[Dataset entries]
=== Begin Enclosure ===

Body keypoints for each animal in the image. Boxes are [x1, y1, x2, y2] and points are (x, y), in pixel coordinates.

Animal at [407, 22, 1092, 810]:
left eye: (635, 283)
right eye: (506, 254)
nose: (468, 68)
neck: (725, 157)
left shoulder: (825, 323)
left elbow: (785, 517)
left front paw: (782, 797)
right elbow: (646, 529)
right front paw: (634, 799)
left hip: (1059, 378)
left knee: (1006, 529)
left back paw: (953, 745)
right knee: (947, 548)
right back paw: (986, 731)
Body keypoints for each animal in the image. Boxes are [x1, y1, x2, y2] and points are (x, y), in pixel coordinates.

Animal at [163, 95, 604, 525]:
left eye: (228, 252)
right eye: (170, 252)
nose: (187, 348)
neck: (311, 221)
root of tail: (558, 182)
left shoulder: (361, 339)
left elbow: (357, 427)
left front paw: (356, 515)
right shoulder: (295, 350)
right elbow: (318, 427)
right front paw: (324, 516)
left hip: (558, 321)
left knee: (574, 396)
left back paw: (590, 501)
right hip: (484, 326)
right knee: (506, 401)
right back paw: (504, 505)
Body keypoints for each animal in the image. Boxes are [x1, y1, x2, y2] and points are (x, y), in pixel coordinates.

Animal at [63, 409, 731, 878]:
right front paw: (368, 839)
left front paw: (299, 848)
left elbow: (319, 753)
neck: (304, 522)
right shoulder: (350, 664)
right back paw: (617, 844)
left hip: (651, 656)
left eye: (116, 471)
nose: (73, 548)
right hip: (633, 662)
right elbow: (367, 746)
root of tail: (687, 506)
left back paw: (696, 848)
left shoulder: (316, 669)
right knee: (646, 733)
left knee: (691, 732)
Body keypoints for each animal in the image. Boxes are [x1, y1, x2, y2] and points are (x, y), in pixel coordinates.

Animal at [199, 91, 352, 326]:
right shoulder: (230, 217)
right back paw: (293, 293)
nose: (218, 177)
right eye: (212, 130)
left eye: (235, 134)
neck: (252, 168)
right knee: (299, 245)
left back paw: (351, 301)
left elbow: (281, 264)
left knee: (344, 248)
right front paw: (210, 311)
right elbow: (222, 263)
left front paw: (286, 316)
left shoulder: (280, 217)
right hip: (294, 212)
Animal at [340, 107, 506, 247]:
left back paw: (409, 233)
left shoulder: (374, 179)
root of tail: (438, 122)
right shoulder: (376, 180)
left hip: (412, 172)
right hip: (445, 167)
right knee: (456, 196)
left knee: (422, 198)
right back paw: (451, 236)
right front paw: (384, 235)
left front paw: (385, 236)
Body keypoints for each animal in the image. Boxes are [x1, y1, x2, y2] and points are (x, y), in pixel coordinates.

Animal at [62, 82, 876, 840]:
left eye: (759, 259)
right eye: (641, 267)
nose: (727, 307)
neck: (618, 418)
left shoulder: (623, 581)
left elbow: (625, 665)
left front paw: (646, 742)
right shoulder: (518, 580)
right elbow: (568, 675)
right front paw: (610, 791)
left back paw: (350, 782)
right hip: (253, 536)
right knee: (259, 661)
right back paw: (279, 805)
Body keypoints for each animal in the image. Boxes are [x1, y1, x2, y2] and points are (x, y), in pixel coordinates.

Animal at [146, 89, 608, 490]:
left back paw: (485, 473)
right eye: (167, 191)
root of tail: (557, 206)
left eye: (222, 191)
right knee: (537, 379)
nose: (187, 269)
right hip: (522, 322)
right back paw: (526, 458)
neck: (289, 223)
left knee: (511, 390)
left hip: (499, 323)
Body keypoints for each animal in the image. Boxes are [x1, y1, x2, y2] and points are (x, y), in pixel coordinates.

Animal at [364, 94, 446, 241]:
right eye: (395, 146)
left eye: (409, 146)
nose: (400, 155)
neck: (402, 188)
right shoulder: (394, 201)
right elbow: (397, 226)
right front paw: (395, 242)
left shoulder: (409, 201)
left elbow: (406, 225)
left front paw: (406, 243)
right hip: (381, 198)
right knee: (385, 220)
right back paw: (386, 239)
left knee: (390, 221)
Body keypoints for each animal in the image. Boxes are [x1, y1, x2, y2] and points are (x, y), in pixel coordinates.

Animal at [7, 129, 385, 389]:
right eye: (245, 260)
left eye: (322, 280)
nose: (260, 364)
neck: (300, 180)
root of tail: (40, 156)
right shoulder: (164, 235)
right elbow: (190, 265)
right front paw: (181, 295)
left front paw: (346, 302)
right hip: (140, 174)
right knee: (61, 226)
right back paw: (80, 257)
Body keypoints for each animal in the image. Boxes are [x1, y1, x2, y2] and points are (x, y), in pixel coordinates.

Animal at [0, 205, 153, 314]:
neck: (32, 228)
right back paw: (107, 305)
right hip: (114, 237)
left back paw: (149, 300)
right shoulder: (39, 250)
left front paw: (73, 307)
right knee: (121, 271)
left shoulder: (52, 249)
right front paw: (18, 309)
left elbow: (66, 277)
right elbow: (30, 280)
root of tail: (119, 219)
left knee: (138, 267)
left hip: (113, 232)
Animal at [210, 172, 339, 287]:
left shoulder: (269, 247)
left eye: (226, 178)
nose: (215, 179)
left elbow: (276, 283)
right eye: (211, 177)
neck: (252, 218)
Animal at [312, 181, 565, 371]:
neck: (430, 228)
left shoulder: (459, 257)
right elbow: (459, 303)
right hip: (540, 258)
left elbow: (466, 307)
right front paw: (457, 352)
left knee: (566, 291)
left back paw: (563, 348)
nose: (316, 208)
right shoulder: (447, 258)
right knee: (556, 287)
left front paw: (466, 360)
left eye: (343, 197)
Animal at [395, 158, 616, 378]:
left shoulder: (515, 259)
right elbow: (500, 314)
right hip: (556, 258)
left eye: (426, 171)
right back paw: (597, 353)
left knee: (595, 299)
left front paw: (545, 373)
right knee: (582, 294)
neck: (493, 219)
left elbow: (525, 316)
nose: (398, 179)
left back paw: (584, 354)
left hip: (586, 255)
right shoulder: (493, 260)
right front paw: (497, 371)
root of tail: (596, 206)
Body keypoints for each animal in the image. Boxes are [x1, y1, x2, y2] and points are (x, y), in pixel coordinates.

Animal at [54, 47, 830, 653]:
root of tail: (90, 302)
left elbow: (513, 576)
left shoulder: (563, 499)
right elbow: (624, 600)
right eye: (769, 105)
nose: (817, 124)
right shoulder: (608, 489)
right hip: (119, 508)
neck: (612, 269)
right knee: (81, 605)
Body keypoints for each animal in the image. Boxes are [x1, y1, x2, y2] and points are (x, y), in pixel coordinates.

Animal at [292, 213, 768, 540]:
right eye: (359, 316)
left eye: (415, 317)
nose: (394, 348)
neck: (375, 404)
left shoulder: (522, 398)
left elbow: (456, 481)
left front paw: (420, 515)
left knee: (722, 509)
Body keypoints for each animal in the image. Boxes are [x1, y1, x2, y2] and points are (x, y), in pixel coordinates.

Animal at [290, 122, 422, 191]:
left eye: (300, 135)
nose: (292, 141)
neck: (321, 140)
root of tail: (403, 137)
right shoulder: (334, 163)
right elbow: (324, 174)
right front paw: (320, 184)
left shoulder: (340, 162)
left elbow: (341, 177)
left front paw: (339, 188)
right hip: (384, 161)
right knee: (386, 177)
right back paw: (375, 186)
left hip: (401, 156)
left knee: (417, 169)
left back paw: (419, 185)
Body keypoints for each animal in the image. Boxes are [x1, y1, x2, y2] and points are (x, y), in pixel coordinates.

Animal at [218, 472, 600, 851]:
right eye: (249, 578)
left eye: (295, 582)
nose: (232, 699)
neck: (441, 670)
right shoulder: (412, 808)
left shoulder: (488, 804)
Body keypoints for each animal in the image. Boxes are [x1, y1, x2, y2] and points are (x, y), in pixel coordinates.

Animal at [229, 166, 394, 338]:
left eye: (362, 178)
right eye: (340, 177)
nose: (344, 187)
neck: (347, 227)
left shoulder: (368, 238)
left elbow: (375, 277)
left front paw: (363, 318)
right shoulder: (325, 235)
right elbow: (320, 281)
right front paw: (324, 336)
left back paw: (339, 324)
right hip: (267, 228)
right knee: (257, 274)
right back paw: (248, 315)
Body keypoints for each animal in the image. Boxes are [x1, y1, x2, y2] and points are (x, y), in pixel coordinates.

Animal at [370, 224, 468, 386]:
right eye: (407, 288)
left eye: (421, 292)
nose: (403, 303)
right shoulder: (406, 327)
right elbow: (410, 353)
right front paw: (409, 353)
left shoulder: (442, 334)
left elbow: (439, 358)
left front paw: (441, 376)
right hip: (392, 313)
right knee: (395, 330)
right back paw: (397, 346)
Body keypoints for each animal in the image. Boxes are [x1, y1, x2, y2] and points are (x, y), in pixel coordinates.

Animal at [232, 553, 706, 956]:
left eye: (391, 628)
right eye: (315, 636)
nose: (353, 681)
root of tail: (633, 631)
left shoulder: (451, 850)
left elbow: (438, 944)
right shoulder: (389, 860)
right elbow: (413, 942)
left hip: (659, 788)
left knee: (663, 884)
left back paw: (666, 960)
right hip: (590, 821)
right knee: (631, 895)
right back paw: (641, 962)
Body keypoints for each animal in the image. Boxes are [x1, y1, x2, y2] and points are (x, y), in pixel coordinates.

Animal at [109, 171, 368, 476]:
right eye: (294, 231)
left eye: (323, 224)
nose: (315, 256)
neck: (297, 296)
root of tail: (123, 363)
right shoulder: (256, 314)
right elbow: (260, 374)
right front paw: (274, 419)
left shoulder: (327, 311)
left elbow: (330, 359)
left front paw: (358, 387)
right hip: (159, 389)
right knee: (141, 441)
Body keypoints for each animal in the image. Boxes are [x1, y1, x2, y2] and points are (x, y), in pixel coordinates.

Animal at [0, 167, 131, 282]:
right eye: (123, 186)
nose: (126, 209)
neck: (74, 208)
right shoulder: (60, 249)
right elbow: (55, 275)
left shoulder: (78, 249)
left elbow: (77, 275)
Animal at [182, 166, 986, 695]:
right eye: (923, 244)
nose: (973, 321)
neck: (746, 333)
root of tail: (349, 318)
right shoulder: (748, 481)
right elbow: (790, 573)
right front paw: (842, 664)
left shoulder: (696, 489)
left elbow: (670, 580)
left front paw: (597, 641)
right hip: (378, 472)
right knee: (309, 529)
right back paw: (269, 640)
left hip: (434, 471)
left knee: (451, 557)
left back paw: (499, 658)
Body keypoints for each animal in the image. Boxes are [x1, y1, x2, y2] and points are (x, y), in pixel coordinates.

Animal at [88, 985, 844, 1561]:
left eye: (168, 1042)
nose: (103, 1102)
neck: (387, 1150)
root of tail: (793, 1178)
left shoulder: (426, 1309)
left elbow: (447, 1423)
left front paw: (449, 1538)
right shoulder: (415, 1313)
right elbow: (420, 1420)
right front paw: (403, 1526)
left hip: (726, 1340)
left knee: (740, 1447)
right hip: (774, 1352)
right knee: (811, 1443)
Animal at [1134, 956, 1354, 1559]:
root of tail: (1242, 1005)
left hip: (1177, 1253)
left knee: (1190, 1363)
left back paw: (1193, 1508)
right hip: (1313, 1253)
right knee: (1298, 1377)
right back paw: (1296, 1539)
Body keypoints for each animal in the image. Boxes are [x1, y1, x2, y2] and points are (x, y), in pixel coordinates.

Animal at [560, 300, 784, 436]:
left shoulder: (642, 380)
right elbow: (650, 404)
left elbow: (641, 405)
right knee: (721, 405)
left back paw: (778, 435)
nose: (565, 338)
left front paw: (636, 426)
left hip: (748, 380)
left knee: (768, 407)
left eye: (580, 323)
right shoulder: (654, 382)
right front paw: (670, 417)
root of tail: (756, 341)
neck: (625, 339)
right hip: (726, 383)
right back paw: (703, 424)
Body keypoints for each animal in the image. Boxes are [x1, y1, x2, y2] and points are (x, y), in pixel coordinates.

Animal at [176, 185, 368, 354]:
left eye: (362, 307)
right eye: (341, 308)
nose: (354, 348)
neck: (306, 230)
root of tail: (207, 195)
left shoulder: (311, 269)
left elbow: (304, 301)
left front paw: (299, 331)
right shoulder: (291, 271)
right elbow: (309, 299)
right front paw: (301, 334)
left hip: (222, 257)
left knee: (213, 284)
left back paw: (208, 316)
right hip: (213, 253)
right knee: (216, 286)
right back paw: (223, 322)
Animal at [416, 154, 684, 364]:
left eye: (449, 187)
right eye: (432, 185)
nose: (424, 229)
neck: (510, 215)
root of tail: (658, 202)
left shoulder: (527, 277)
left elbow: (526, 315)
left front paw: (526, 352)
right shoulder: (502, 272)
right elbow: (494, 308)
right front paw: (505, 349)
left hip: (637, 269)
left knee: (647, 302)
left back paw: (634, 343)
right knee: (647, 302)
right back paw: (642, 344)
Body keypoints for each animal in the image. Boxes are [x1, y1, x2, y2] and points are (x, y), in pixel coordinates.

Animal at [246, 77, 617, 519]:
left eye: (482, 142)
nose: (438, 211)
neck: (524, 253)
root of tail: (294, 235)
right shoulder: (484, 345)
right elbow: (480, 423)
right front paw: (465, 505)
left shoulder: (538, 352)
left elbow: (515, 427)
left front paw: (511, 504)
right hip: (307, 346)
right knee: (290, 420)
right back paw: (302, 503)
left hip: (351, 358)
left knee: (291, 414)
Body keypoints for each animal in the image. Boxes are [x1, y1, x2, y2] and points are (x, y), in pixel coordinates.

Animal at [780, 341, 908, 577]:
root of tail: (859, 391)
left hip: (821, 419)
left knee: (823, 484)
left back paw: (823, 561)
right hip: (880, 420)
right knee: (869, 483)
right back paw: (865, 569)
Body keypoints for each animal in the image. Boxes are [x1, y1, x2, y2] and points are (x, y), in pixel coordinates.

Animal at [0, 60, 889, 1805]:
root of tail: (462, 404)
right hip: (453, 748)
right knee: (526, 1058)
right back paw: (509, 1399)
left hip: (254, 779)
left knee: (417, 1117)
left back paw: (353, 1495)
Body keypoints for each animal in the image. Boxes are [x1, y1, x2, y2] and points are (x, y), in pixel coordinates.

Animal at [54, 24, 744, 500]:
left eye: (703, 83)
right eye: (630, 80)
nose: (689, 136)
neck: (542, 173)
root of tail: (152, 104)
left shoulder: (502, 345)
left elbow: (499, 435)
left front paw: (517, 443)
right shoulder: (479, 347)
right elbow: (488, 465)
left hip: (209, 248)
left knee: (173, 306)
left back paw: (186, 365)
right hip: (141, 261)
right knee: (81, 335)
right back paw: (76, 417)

=== End Enclosure ===

> _TASK TO COMPLETE_:
Set down, exactly as they appear above, all lines from the one that has "right hip: (384, 161)" down to the one that has "root of tail: (123, 363)", including those two and no others.

> _EXERCISE OUTPUT_:
right hip: (384, 161)
right knee: (386, 177)
right back paw: (375, 186)
left hip: (401, 156)
left knee: (417, 169)
left back paw: (419, 185)
Body keypoints for each animal in the image. Boxes are [x1, y1, x2, y2] and points are (x, y), in pixel coordinates.

Animal at [218, 472, 600, 851]:
right eye: (249, 578)
left eye: (295, 582)
nose: (232, 699)
neck: (441, 670)
right shoulder: (412, 808)
left shoulder: (488, 804)
Body keypoints for each animal in the image. Boxes are [x1, y1, x2, y2] and points are (x, y), in pixel coordinates.

Animal at [229, 166, 394, 338]:
left eye: (362, 178)
right eye: (340, 177)
nose: (344, 187)
neck: (347, 227)
left shoulder: (368, 238)
left elbow: (375, 277)
left front paw: (363, 318)
right shoulder: (325, 235)
right elbow: (320, 281)
right front paw: (324, 336)
left back paw: (339, 324)
right hip: (267, 228)
right knee: (257, 274)
right back paw: (248, 315)
Body keypoints for each animal in the image. Boxes are [x1, y1, x2, y2] and points are (x, y), in pixel coordinates.

Animal at [370, 224, 468, 386]:
right eye: (407, 288)
left eye: (421, 292)
nose: (403, 303)
right shoulder: (406, 327)
right elbow: (410, 353)
right front paw: (409, 353)
left shoulder: (442, 334)
left elbow: (439, 358)
left front paw: (441, 376)
right hip: (392, 313)
right knee: (395, 330)
right back paw: (397, 346)
Body keypoints for each animal in the image. Boxes are [x1, y1, x2, y2] and points are (x, y), in pixel coordinates.

Animal at [232, 553, 706, 956]:
left eye: (391, 628)
right eye: (315, 636)
nose: (353, 681)
root of tail: (633, 631)
left shoulder: (451, 850)
left elbow: (438, 944)
right shoulder: (389, 860)
right elbow: (413, 942)
left hip: (659, 788)
left knee: (663, 884)
left back paw: (666, 960)
right hip: (590, 821)
right knee: (631, 895)
right back paw: (641, 962)
Body keypoints for each animal in the image. Boxes are [x1, y1, x2, y2] and points are (x, y), in pixel coordinates.

Animal at [109, 171, 368, 476]:
right eye: (294, 231)
left eye: (323, 224)
nose: (315, 256)
neck: (297, 296)
root of tail: (123, 363)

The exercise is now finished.